* _Required tasks_:
(1) Rewrite the part of the hybrid cloud storage comparison that opens with the words containing "The Amazon solution works" and closes with "to configure it.", renaming "AWS Management Console" to "the AWS web console".
(2) According to the hybrid cloud storage comparison, why is hybrid cloud management an extremely useful model for enterprises to adopt?
(3) Pick up the hybrid cloud storage comparison after its final sentence and keep writing.
-- Provided passage start --
Hybrid Cloud Storage Solutions for AWS Compared: Storage Gateway vs Cloud Volumes ONTAP

Hybrid cloud storage solutions offer a number of benefits—mainly that the data can be used across an existing on-prem system while taking advantage of cloud storage’s flexibility, scale, and attractive pricing. For enterprises, this makes hybrid cloud management an extremely useful model to adopt.

However, there are still challenges with hybrid cloud storage solutions. These challenges can include an increased amount of operational complexity, difficulties in seamlessly managing and protecting applications and data spread across the cloud and data center, and increased overhead costs.

To help hybrid storage users solve these concerns, both AWS and NetApp offer hybrid cloud storage solutions. This post will take a side-by-side look at two options for hybrid cloud deployment: AWS Storage Gateway and NetApp Cloud Volumes ONTAP.

Storage Gateway Vs. Cloud Volumes ONTAP

Storage Gateway is a hybrid solution that connects on-prem storage and applications directly to Amazon S3 cloud storage resources. It does this by acting as an intermediary that faces all your on-prem apps as NFS, CIFS /SMB, or iSCSI volumes but that in the background seamlessly stores everything in S3, all while enabling a local cache which uses your on-prem storage for fast read and write operations. The Amazon solution connects on-prem storage systems to the AWS cloud, giving your on-prem system access to the entire suite of AWS cloud services.

Cloud Volumes ONTAP is a data management platform for hybrid and multicloud architectures, providing a comprehensive set of data management capabilities.

While the platform on Cloud Volumes ONTAP serves many more use cases and offers more benefits, the common ground that both of these services cover includes data multi-protocol access, and backups and recovery capabilities for cloud-native and hybrid cloud storage deployments. You can also deploy both solutions entirely in the cloud or in hybrid designs, though it should be pointed out Storage Gateway’s main use case is for hybridity.

In the sections below we’ll look at how each of these features and solutions stack up, plus the additional benefits that Cloud Volumes ONTAP provides.

Hybrid Cloud Storage Solutions Management

As hybrid storage management solutions, both Storage Gateway and Cloud Volumes ONTAP can manage to bridge workloads in data centers with cloud services.

But Cloud Volumes ONTAP is different in two ways. Firstly, it simplifies management processes through a single interface called Cloud Manager, which is accessible through a GUI or API calls. Secondly, it is available for use with all three major cloud providers—AWS, Google Cloud, and Azure. There’s also the advantage of working with existing on-prem ONTAP-based NetApp equipment; these systems can be discovered and configured through Cloud Manager and connected to cloud-based ONTAP nodes quickly and easily.

This on-prem integration with the cloud is part of the NetApp approach to provide a holistic view on how you manage and treat all the data that is at the heart of your organization. This concept, applied with Cloud Manager, means that you can quickly establish replication and synchronization relationships between your ONTAP on-prem nodes and your Cloud Volumes ONTAP nodes on any public cloud.

The Amazon solution works differently. The way you integrate on-prem with cloud-based storage depends on the type of Gateway being deployed and where you deploy it. In general, you need to attach available on-prem storage to your Gateway first, and then use AWS Management Console separately to configure it.
-- Provided passage end --
-- Dataset rows start --
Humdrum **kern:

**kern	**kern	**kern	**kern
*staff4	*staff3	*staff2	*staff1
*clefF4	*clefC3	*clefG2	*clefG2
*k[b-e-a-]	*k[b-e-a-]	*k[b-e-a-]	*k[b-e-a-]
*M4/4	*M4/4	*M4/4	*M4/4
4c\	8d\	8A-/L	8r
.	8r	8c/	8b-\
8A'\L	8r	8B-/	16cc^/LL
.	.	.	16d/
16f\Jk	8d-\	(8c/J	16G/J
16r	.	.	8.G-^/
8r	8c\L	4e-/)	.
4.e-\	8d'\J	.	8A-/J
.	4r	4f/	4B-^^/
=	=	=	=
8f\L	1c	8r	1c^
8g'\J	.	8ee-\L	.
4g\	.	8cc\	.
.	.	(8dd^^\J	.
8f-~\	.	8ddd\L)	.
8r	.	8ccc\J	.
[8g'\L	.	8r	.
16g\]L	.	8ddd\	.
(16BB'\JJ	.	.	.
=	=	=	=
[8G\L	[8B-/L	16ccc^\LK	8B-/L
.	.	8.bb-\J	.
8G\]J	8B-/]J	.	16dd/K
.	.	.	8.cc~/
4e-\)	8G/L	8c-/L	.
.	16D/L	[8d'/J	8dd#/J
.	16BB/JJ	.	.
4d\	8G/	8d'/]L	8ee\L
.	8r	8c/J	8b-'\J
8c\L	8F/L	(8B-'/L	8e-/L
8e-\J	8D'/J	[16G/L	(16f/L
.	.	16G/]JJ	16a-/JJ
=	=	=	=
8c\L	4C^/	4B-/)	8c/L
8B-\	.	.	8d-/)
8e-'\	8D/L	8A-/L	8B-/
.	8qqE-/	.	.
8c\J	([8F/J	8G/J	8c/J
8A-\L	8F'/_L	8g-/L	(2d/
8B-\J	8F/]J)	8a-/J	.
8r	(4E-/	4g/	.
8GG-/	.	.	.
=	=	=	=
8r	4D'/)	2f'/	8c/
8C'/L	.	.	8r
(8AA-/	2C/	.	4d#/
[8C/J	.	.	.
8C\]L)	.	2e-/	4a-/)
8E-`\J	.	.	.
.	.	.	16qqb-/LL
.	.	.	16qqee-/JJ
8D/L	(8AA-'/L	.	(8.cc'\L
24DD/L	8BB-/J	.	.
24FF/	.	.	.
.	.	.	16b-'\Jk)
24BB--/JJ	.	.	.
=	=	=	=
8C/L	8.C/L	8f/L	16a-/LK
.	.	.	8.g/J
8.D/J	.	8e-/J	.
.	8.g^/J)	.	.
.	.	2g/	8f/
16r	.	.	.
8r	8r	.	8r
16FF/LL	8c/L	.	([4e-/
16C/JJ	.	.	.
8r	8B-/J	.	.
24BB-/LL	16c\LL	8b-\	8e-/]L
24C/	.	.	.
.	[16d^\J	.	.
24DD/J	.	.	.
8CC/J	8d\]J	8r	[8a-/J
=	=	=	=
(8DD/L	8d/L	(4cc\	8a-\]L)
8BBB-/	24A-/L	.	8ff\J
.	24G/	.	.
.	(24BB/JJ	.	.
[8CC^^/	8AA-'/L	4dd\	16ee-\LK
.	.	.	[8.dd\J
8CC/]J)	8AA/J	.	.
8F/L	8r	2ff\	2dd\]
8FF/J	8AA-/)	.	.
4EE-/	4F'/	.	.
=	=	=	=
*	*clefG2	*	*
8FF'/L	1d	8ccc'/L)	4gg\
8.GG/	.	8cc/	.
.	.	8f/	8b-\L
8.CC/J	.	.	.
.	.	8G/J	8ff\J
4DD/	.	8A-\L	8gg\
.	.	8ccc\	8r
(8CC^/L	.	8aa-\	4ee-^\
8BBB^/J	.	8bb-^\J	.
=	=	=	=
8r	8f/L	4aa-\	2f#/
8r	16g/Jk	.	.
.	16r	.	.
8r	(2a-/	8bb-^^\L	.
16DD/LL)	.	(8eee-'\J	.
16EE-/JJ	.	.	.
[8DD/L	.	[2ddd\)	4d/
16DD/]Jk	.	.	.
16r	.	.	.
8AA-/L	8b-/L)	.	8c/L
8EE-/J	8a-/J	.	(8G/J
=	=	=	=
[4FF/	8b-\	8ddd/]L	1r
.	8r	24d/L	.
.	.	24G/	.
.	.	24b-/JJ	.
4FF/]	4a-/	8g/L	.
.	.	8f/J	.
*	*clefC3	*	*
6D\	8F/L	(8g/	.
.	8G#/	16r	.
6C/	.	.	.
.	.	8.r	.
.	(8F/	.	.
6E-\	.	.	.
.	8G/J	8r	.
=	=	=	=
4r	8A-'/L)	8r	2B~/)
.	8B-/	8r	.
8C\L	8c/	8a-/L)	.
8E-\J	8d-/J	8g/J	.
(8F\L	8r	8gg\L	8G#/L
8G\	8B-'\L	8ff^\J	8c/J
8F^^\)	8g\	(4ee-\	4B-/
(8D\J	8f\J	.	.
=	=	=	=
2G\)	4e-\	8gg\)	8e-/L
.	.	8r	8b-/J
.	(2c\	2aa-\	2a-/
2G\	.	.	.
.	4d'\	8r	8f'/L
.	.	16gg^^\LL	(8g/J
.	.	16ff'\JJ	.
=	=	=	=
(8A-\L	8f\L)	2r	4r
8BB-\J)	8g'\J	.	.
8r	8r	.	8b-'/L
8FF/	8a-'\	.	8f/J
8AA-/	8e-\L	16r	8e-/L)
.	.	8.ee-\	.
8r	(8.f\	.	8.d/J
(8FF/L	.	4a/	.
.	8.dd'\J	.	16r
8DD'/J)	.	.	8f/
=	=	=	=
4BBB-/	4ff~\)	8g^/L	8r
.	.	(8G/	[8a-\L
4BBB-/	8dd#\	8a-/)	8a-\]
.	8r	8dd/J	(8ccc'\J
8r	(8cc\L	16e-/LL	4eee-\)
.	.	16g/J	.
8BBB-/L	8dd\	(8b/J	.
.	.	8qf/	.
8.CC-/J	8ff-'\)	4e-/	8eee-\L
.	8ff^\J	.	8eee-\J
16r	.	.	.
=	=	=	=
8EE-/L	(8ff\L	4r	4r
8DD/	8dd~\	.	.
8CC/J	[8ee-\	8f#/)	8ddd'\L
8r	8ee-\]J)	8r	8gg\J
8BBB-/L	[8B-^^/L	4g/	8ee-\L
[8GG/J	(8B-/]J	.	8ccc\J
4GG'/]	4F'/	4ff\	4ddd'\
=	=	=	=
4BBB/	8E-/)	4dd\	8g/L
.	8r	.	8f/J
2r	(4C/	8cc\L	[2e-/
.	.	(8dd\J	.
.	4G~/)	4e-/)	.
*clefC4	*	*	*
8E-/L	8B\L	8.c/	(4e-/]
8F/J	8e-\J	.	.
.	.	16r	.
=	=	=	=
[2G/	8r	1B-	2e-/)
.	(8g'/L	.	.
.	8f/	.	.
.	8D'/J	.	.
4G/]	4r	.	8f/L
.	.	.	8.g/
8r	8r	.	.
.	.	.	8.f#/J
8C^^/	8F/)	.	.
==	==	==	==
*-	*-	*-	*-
-- Dataset rows end --
* _Exercise responses_:
(1)
The Amazon solution works differently. The way you integrate on-prem with cloud-based storage depends on the type of Gateway being deployed and where you deploy it. In general, you need to attach available on-prem storage to your Gateway first, and then use the AWS web console separately to configure it.

(2) Hybrid cloud storage lets data be used across an existing on-prem system. At the same time, it takes advantage of cloud storage's flexibility, scale, and attractive pricing.

(3)
You can serve cloud-based data to on-prem apps using NFS or iSCSI, but the Storage Gateway Management pane will only be able to discover on-prem storage systems produced by Amazon, not by other third-party systems, or NetApp.

Existing on-prem storage systems are integrated with the Storage Gateway by attaching them as locally-attached storage for read and write caches. From there, you can go to the configuration menus and apply configurations. However, as mentioned above, you won’t be able to manage the on-prem system from the Management Console, as the two systems are not integrated. You will have to use the management tool for your specific on-prem storage equipment, which essentially means you need to use multiple management interfaces.

Performance

Storage Gateway uses Amazon S3 as its backend storage. This can be a performance challenge because latency times to and from S3 buckets are generally in the three-digit millisecond range. Improving latency times in S3 to a single-digit millisecond range requires the use of additional AWS caching services, an added cost on top of the charges for Storage Gateway and Amazon S3.

Unlike the Amazon solution, Cloud Volumes ONTAP is based on AWS EBS storage, which is well suited for a wide range of workloads, including low-latency apps. Average latency times when using EBS storage are in the single-digit millisecond range.

Cloud Volumes ONTAP in AWS allows you to choose from the four different EBS disk types. Depending on the EBS disk type chosen, either IOPS or throughput become the dominant factor:

  • General Purpose SSD (gp2): The gp2 disk type offers the perfect balance between price and performance. They are well suited for workloads such as VDI deployments or for dev/test environments.
  • Provisioned IOPS SSD (io1): The io1 disk type is designed for extremely intensive I/O applications, such as transactional Oracle and SQL databases and workloads such as HBase or Cassandra. Provisioned IOPS combines the best of both IOPS and throughput into one disk type.
  • Throughput Optimized HDD (st1): The st1 type are lower-cost HDD disks in which throughput for frequently accessed data becomes the key factor. Workloads such as big data and log processing fit well with this option.
  • Cold HDD (sc1): The sc1 type disks are the lowest cost HDD. Throughput here is also the main driver, but for less-frequently accessed data pools. This disk type is ideal for data warehouses not accessed that frequently which need to keep storage costs low.

If you require to go even a step further to minimize latency times, you can reach sub-millisecond latency by using NetApp NVMe caching. You can attach an NVMe cache to an EBS volume and take advantage of the ultra-low latency times this technology brings.

Multi-Protocol Access

Both Cloud Volumes ONTAP and Storage Gateway deliver data access over three different protocols: NFS, SMB, and block data access with iSCSI. You can create and export both NFS and SMB shares like you would normally do on a NAS file server while keeping all the file permissions, access restrictions, and file system hierarchical structure. On-prem applications can then read and write to those cloud-based shares with the option to keep important frequently accessed data on low-latency cache.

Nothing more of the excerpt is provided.